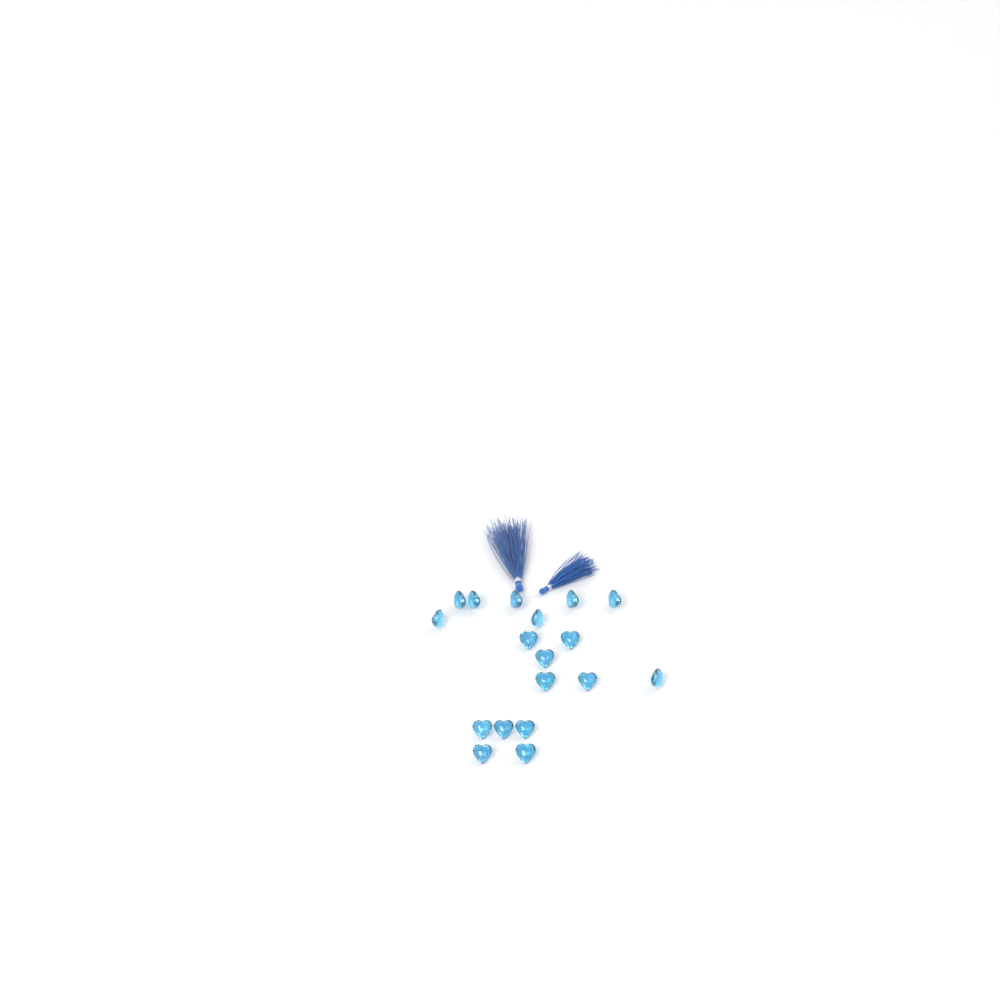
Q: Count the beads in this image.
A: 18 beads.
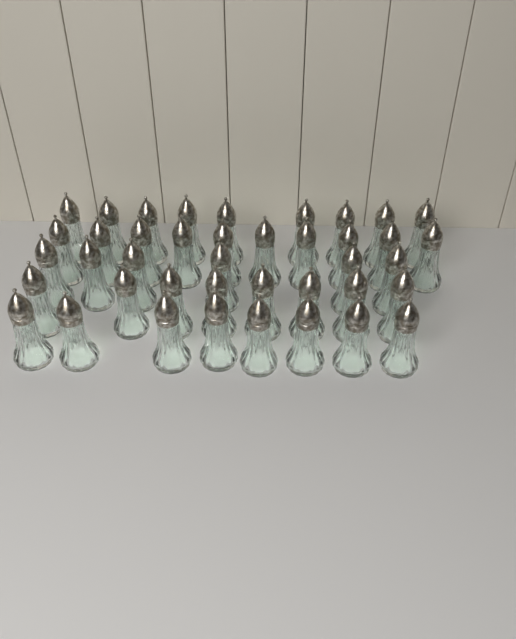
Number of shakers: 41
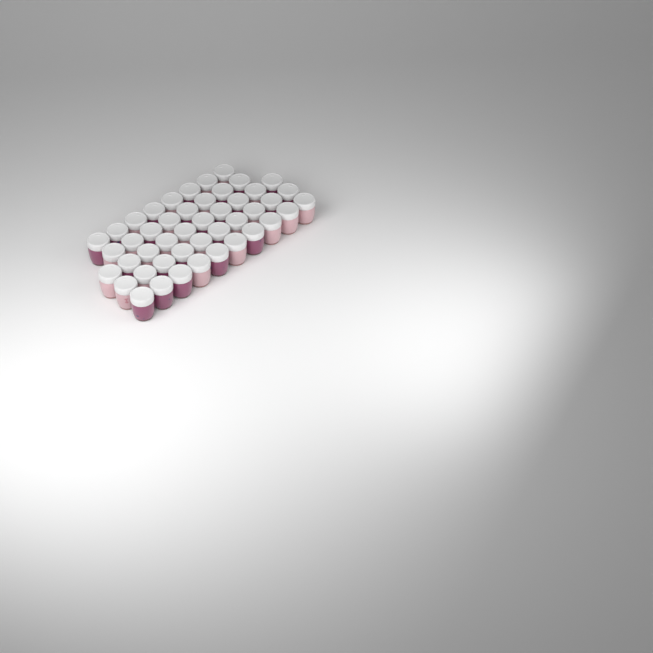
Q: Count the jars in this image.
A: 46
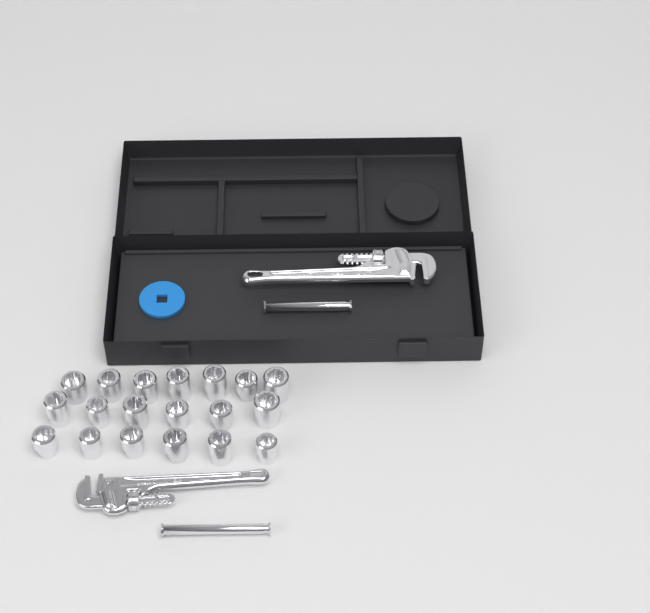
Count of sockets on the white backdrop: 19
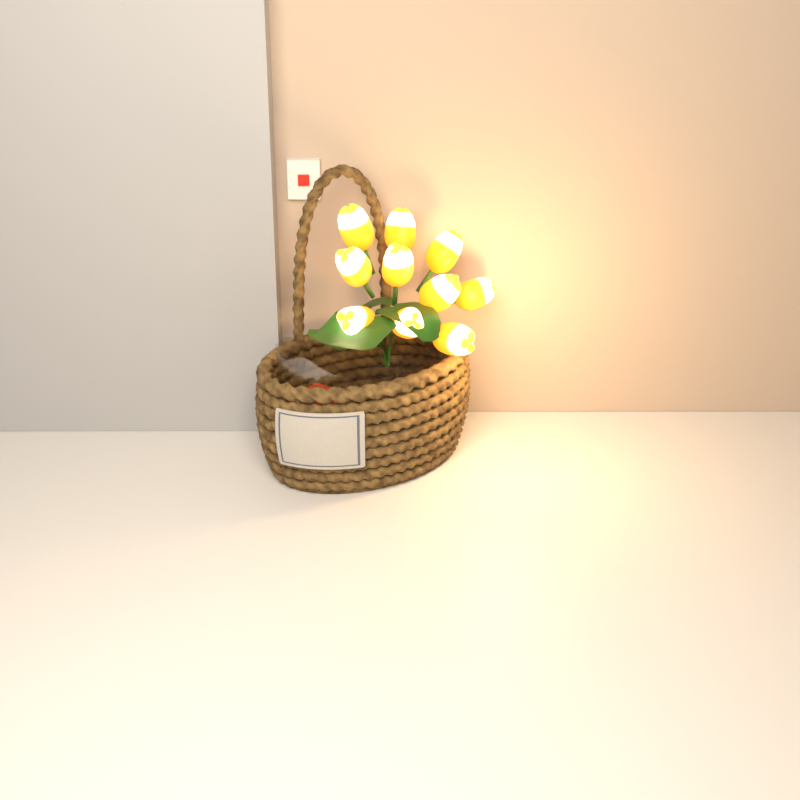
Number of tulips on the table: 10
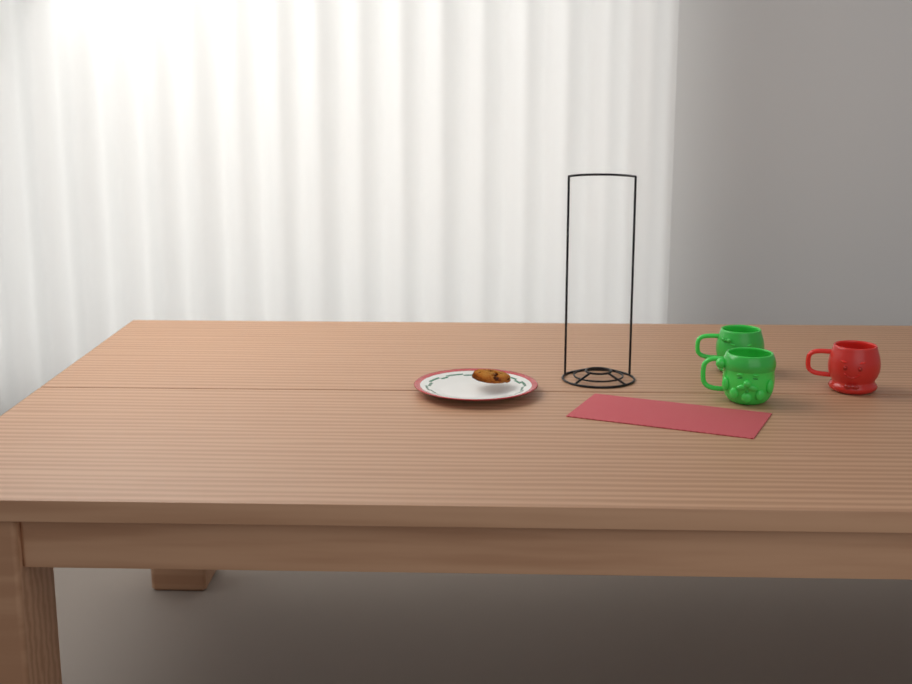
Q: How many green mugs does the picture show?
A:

▶ _WRITTEN PROBLEM_
How many of the lines above contain the string "beads"? Case matters; reply with the number only.

▶ _SOLUTION TO THE PROBLEM_
2